Cinema Verdade e Paixão

A TV Brasil está de parabéns pela exibição da série Sertão Glauber. São documentários de uma hora, assinados pela filha de Glauber, Paloma Rocha e seu marido, Joel Pizzini; e vão ao ar à meia noite de terça à quinta feira. Só ontem (infelizmente) comecei a assistir ao programa que entrou na segunda semana em cartaz e que traz depoimentos de gente que trabalhou com o diretor e comenta seu processo de criação e realização, revelando inclusive as intenções de Glauber ao construir planos e seqüências considerados como momentos mágicos da história do cinema. O episódio dessa terça-feira foi sobre encenação, cenários e figurinos de O Dragão da Maldade, comentados por Hélio Eichbauer, Paulo Lima, Jânio de Freitas e José Celso Martinez Correa, entre outros. Eles contam como e porque cores, materiais, objetos de cena foram escolhidos e falam da conjuntura política que engendrou essas escolhas e que fazem do filme uma obra tropicalista por excelência.

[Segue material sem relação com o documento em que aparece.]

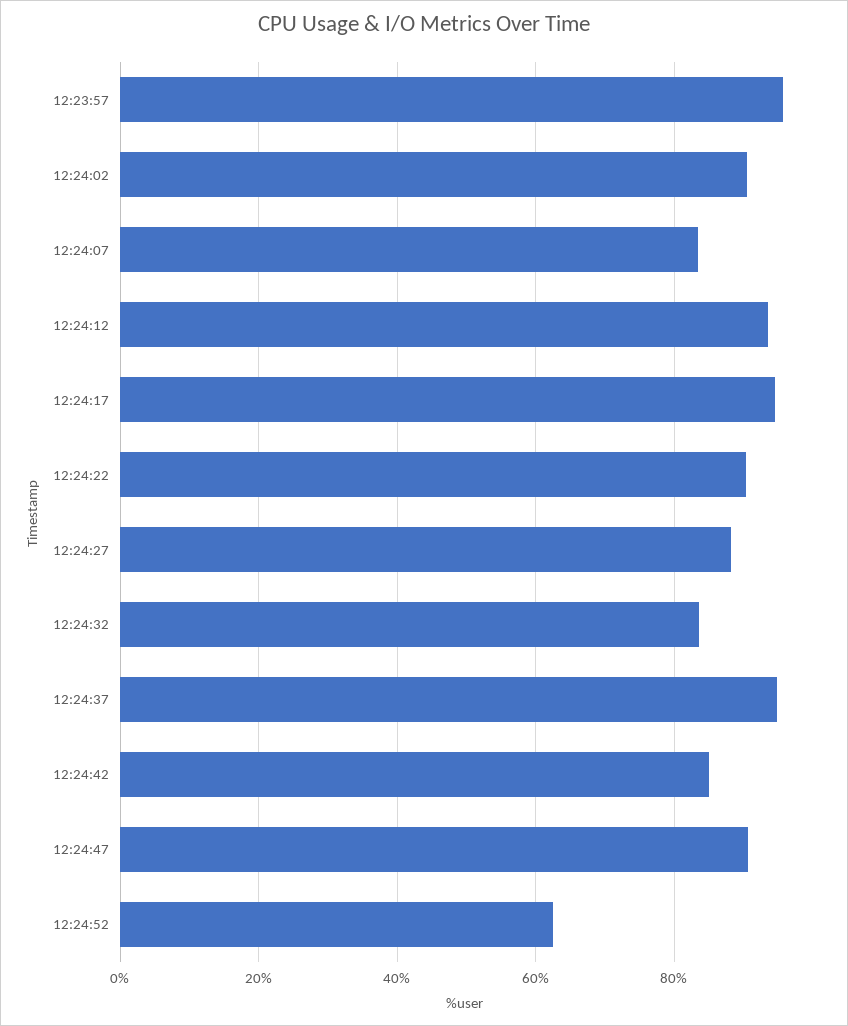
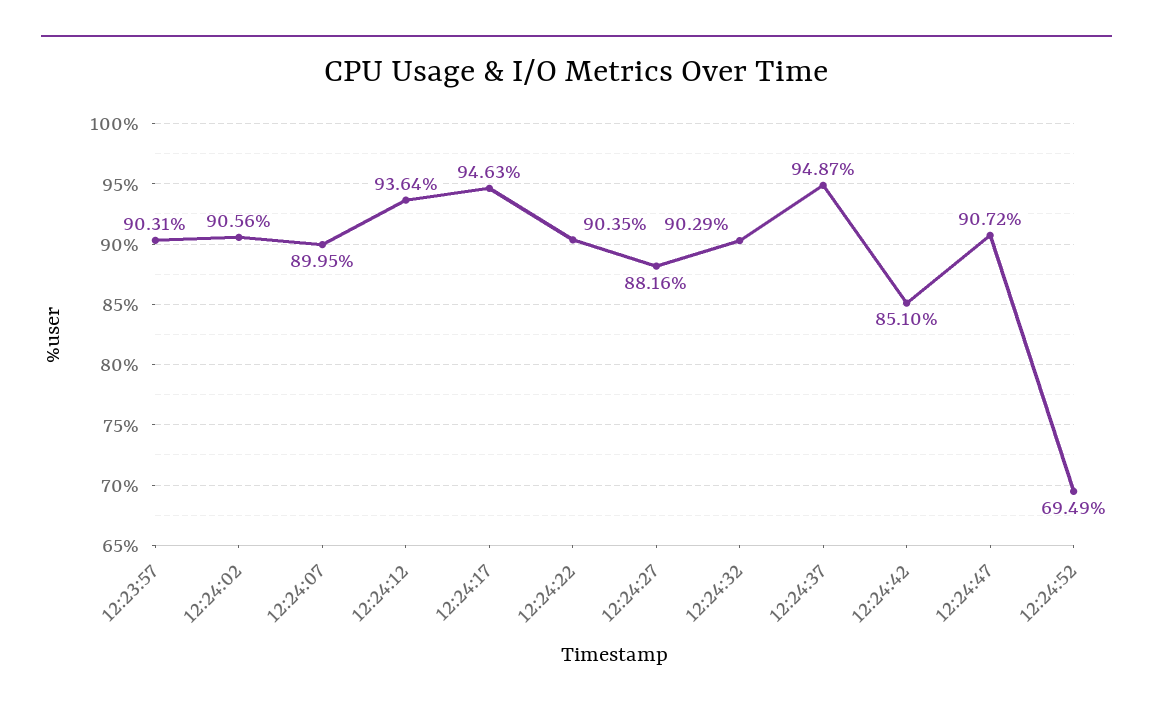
12:23:57: 96 -> 90.31
12:24:07: 84 -> 89.95
12:24:32: 84 -> 90.29
12:24:52: 62 -> 69.49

A segunda parte do programa traz trechos de uma entrevista exclusiva com Martin Scorsese, que em 1991 comprou os diretos para recuperação e produção de cópias em 35 mm de Deus e o Diabo, Terra em Transe e O Dragão da Maldade. Nela, o diretor ítalo-americano conta que assistir a “Antônio das Mortes”, título internacional de O Dragão, foi uma experiência importantíssima para ele que nunca tinha visto uma combinação tão poderosa de estilos numa obra que consegue sobrepujar a política com verdade e paixão. Scorcese conta também que projetou o filme para o elenco e diretores de fotografia de Gangues de Nova York e Os Infiltrados como exemplo de integração de todos os elementos do filme em favor do desejo do realizador. Para ele, um cinema como o de Glauber deve ser mostrado aos atores que têm o desejo de fazer algo mais do que tomar parte do “star system” – um famigerado devorador de talentos –, como forma de forçá-los a desenvolver sua intuição. Reiteradas vezes na entrevista Marin Scorcese declara que a obra de Glauber Rocha é uma referência para ele.

Bem, por tudo isso, Sertão Glauber nos possibilita um mergulho ainda mais profundo e saboroso no universo glauberiano, além de constituir informação e entretenimento de qualidade para quem gosta, não só de cinema, mas de arte e cultura em geral. Mas a grande relevância do programa é oferecer parâmetros para que o espectador rejeite as tentativas de fazer do cinema brasileiro um arremedo de cinematografias forasteiras, que podem ser muito boas no original, porém não devem se impor num país que tem uma tradição de cinema como esse nível de poesia, invenção e vigor estético.